Power of attorney in Swarthmore, Pennsylvania is a legal setup in which one person (the principal) grants another (the attorney-in-fact) the authority to make legally binding decisions on his or her behalf. This is done for a number of reasons, both personal and business-related, but it is frequently done to permit the attorney-in-fact to make critical decisions for the principal in the event that the principal becomes incapacitated or disabled, and thereby unable to make his or her own decisions.
The principal in a power-of-attorney arrangement is the one who decides the scope of the power that the attorney will be able to wield, and the circumstances under which they can wield it. Generally, you can grant the attorney-in-fact as much or as little decision-making power as you'd like. In every case, however, you should only enter a power-of-attorney arrangement with somebody you trust. The nature of the power you should grant depends heavily on the context, and what your wishes are.
For instance, if you have very particular desires for your end-of-life care, but are worried that you won't be able to express your wishes when the time comes, you can grant someone power of attorney in advance, so they'll be able to ensure that your wishes are carried out, if necessary. You should draft an agreement giving the attorney-in-fact power of attorney only in the event that you truly become incapacitated. Presumably, if you are able to make and express your own medical decisions, you'll want to do it yourself.
In Swarthmore, Pennsylvania, you can find pre-printed power-of-attorney forms in many office supply stores. If the agreement you want to create isn't very complex, these could be a viable and very affordable option. Of course, it never hurts to have a lawyer help.

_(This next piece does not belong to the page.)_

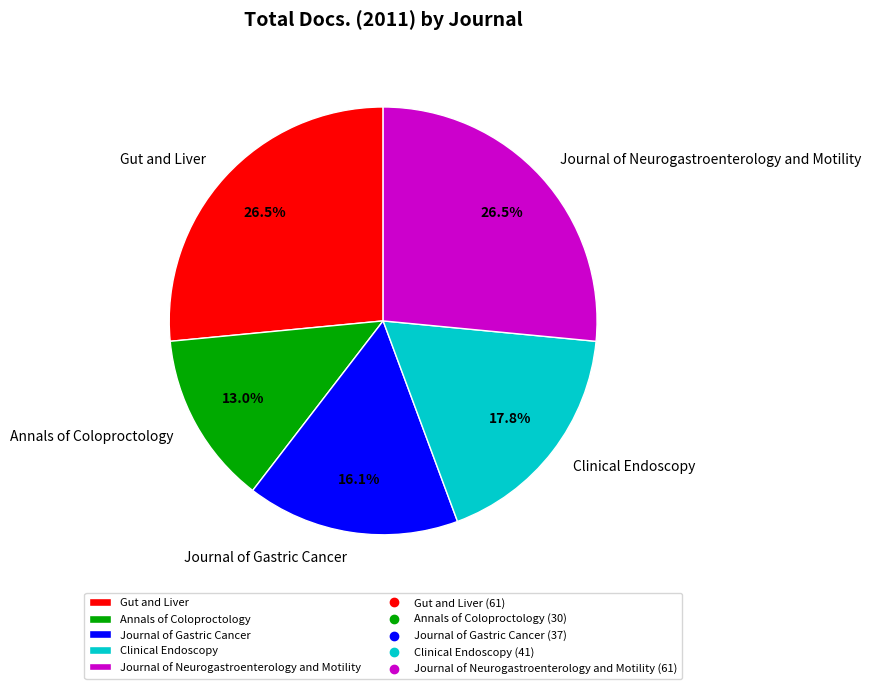

Which category has the smallest portion of the pie?

Annals of Coloproctology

Types of Power of Attorney Arrangements in Swarthmore, Pennsylvania
In Swarthmore, Pennsylvania, power of attorney can take three general forms. They are as follows:
1. Limited power of attorney - limited power of attorney gives the attorney-in-fact the power to act on your behalf on a single issue, in a single transaction. For instance, if you are purchasing a house in another state, you may wish to grant limited power of attorney to a friend or relative who lives in that state, so they can sign all of the proper documents on your behalf, so you don't have to incur travel expenses. For obvious reasons, you should only grant this authority to someone you trust. Once the transaction is complete, the power of attorney automatically disappears.
2. Durable power of attorney - unlike limited power of attorney, this does not automatically expire, and can last as long as the principal wishes. It can also be revoked by the principal. For instance, if you want someone to handle your financial affairs for a time, you can give them the relevant power in your power of attorney agreement, and it will last as long as you want it to. Of course, you should only give such authority to someone you trust.

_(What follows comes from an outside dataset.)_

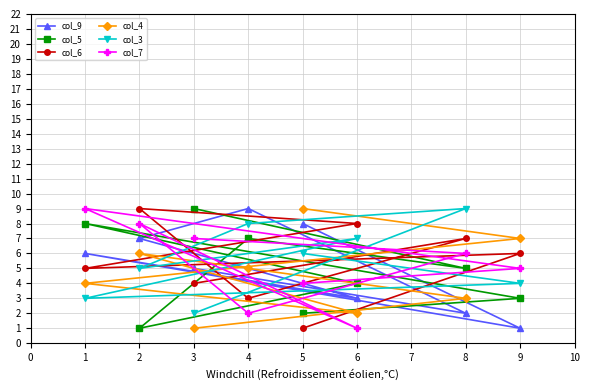

Is the value of col_6 at 1 greater than the value of col_4 at 6?

Yes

3. Springing power of attorney - springing power of attorney is much like durable power of attorney, with one key difference: the power only takes effect upon the happening of a specific event. The principal is free to set whatever conditions they like in this arrangement, no matter how outlandish. Of course, in most cases, the setup is much more practical. A typical arrangement grants a close friend or family member to make certain decisions for someone else, but only if that person becomes unable to make them himself.
Can a Swarthmore, Pennsylvania Lawyer Help?
Drafting a power of attorney agreement in Swarthmore, Pennsylvania is not always easy. And even if the arrangement you want to set up is relatively simple, it might still be a good idea to have a lawyer go over it, just to make sure that there are no flaws that might keep it from being implemented.